Abschaffung der Praxisgebühr ist nur ein erster Schritt
Die SPD-Bundestagsfraktion hatte bereits im März dieses Jahres die Abschaffung der Praxisgebühr gefordert. Hintergrund waren und sind die sprudelnden Einnahmen sowie die daraus entstandenen Überschüsse im Gesundheitsfonds und bei den gesetzlichen Krankenversicherungen. Doch die SPD will mehr: Die schwarz-gelbe Entsolidarisierung von unserem Gesundheitssystems soll zurückgenommen werden. Die Beiträge sollen wieder zu gleichen Teilen – so genannte paritätische Finanzierung – von Arbeitgebern und Beschäftigten gezahlt werden, und die 0,9 Beitragssatzpunkte, die die Versicherten allein schultern, sollen abgeschafft werden. Außerdem sollen die Zusatzbeiträge gestrichen werden, und die Krankenkassen sollen wieder selbst die Höhe ihrer Beiträge festsetzen können.

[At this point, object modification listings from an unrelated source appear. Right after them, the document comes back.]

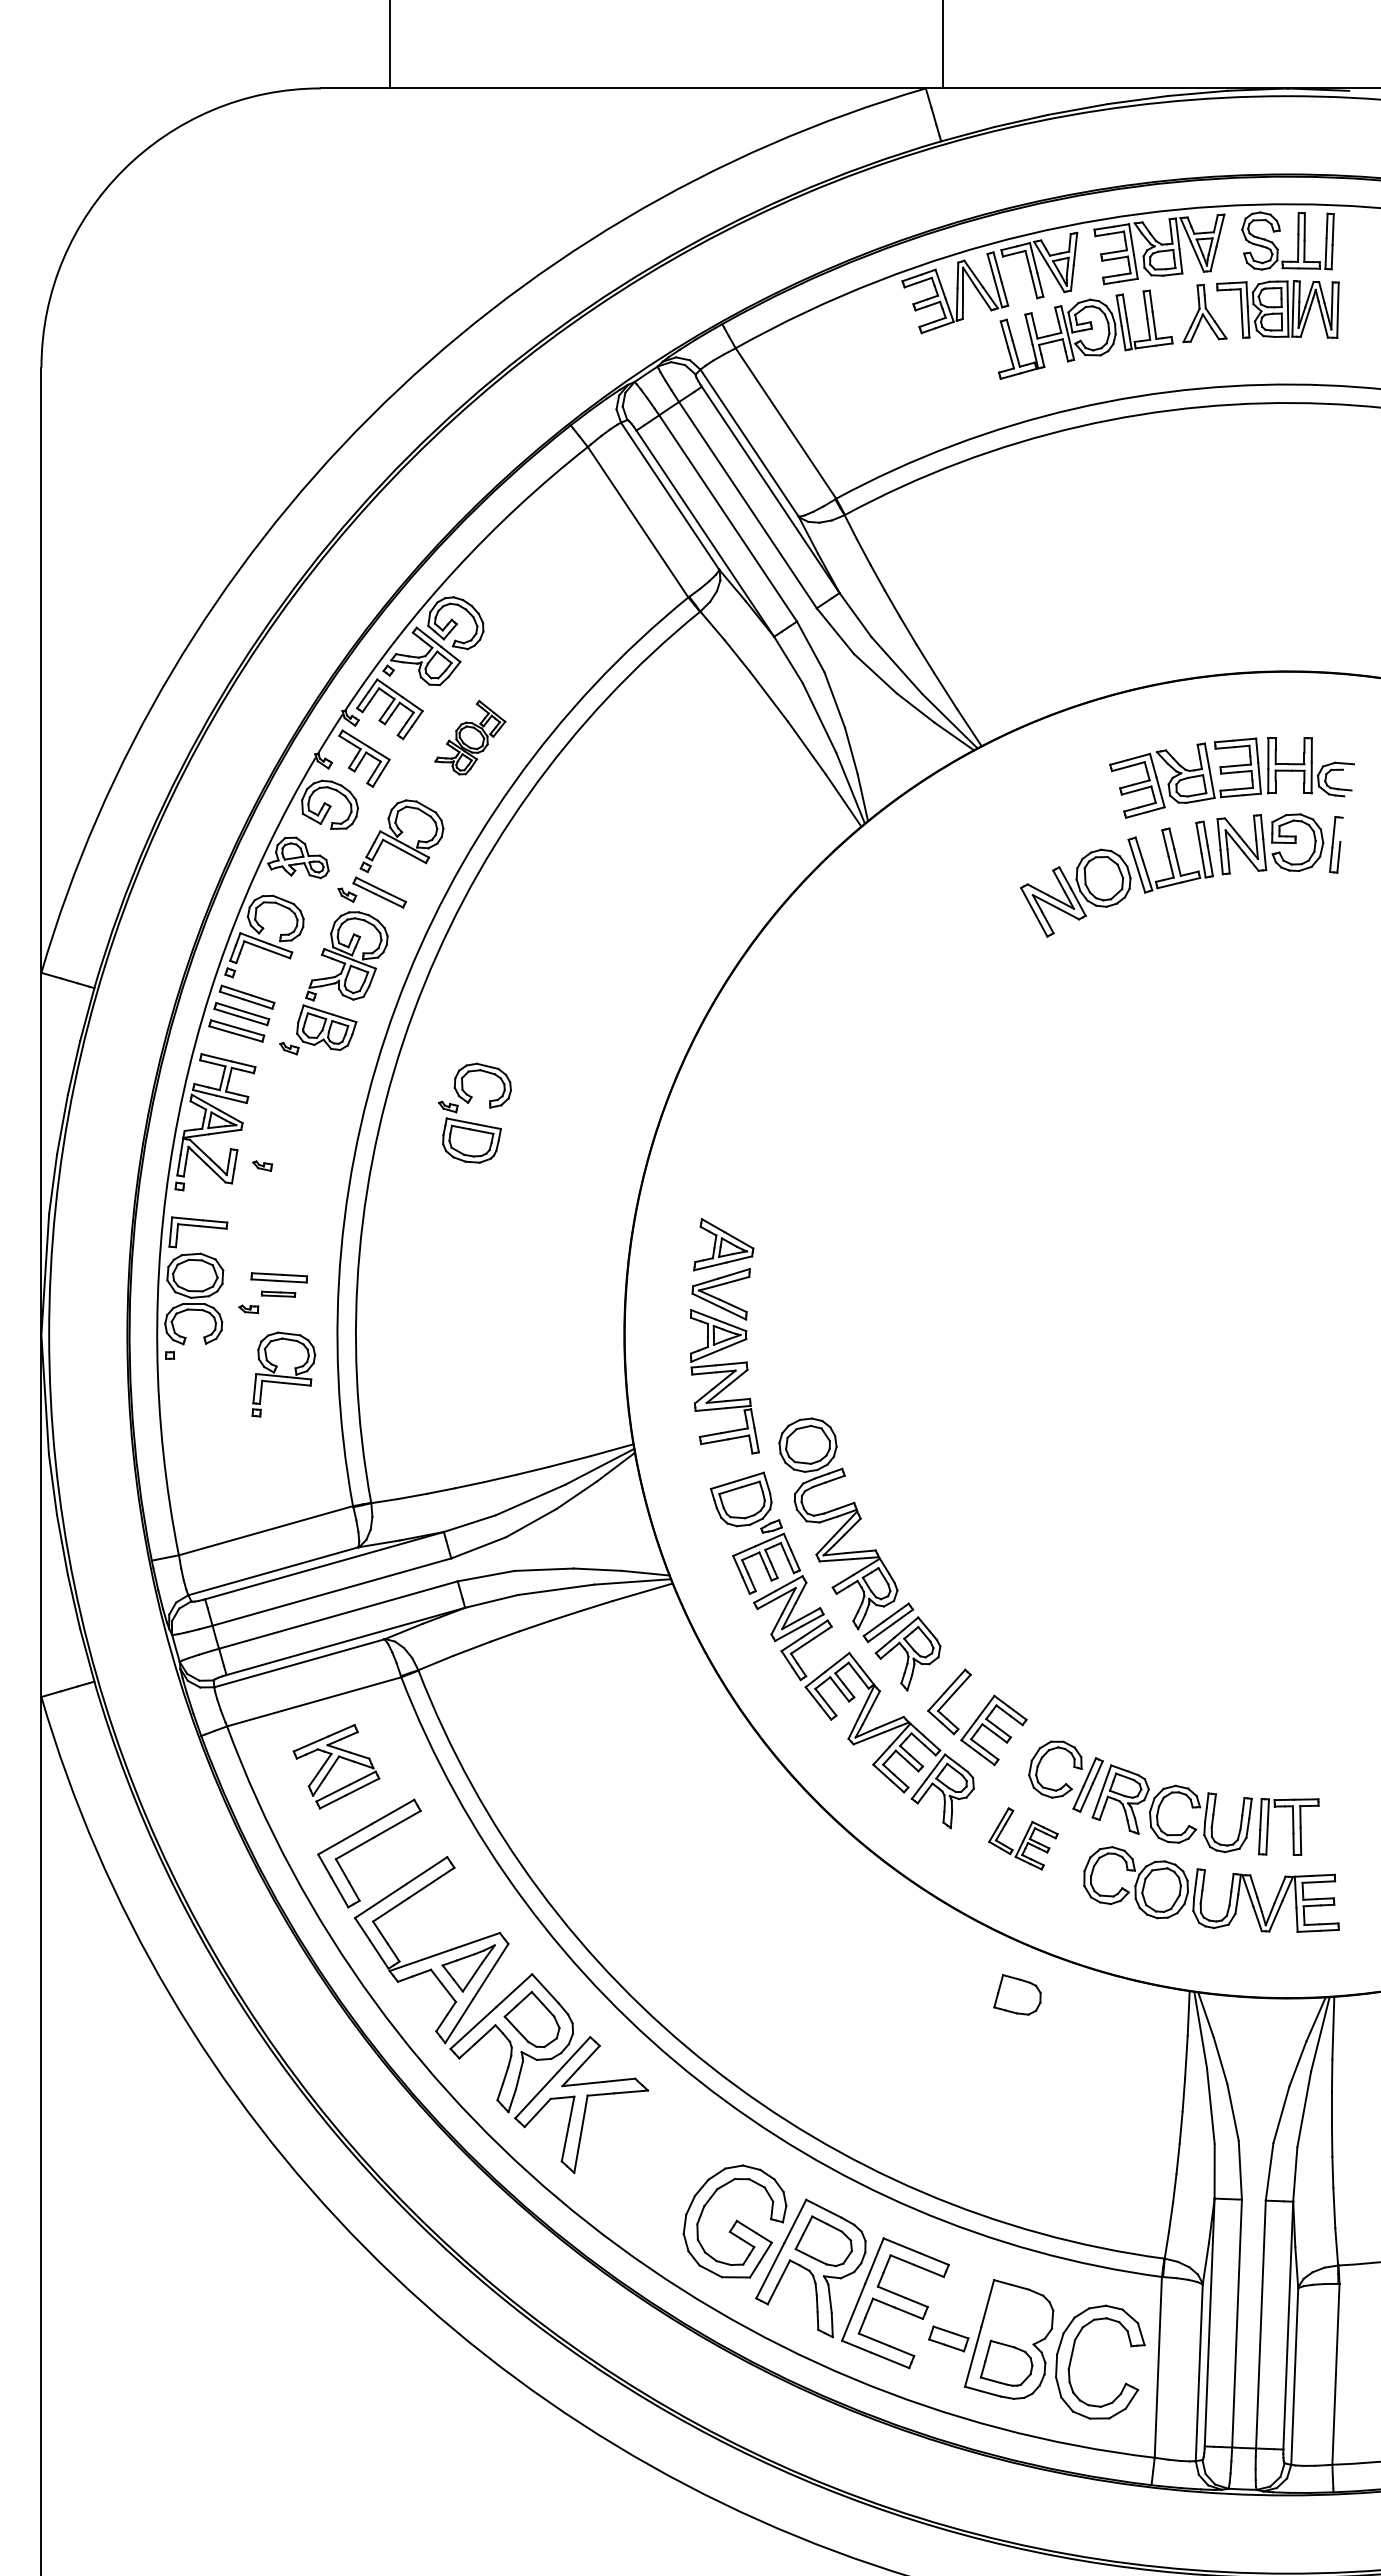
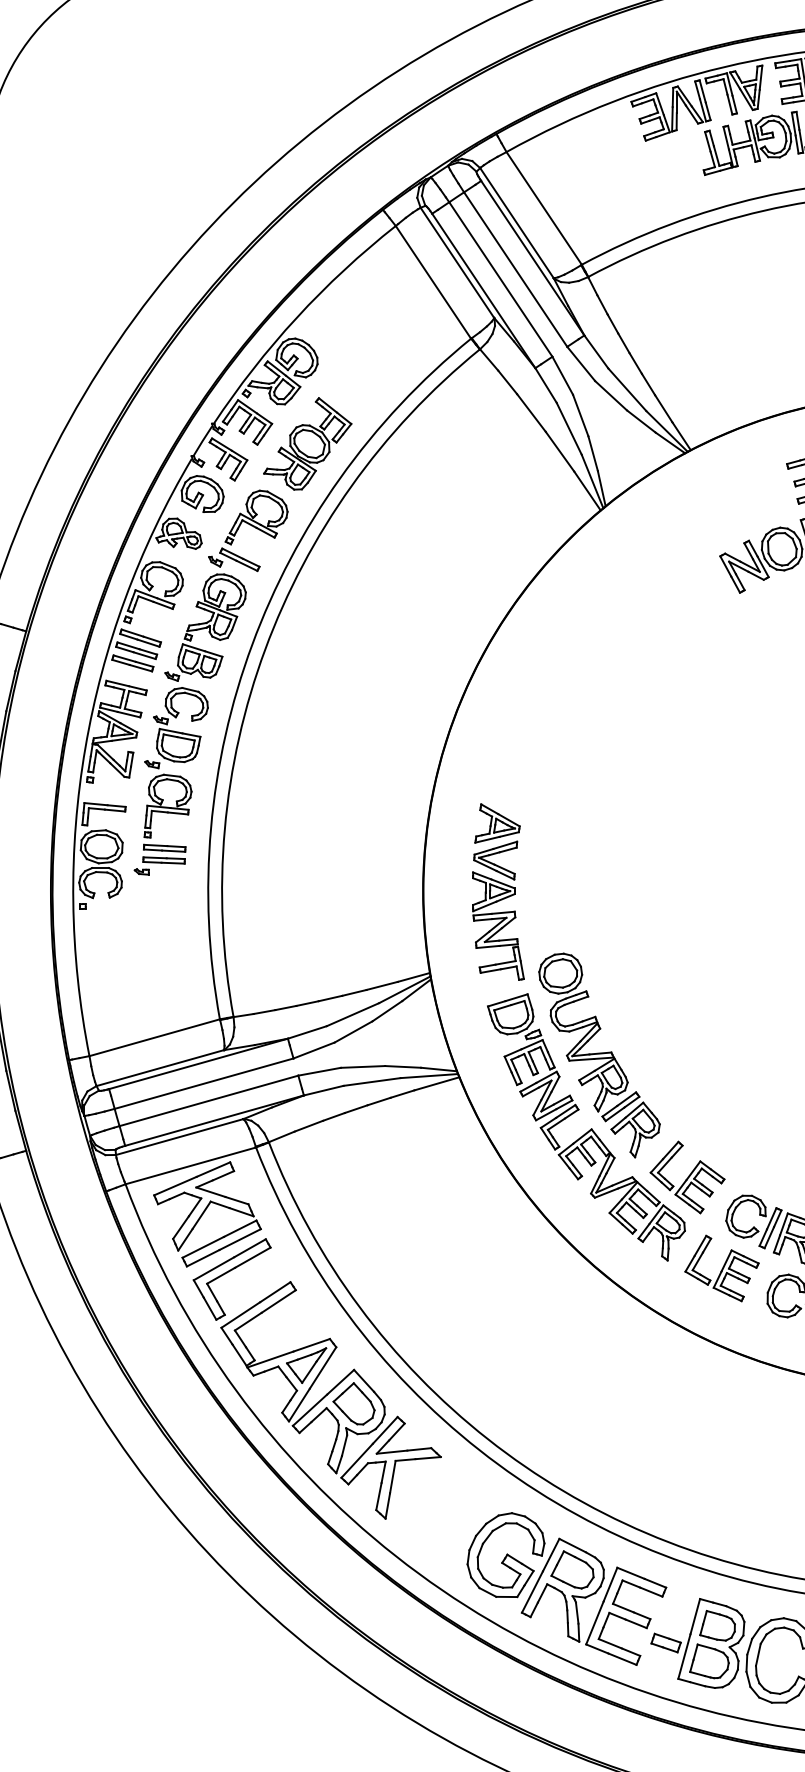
part: (470, 737) -> (307, 443), size x1.67
part: (473, 1122) -> (179, 731), moved
part: (278, 1294) -> (164, 860), size x1.67
part: (283, 1374) -> (167, 806), moved
part: (336, 1766) -> (207, 1214), size x1.67
part: (1023, 1838) -> (722, 1268), size x1.43
part: (1017, 1994) -> (717, 1625), moved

Bürgerversicherung einführen und Hausärzte stärken
Ziel der SPD-Fraktion ist die Einführung einer Bürgerversicherung, in die alle Versicherten nach der Höhe ihres Einkommens einzahlen. Starke Schultern sollen mehr tragen als schwache. Außerdem will die SPD-Fraktion die Hausärzte stärken und ihnen die Lotsenfunktion in unserem Gesundheitswesen geben, um mehr Wirtschaftlichkeit zu erreichen und die Qualität unseres Gesundheitssystems langfristig zu sichern.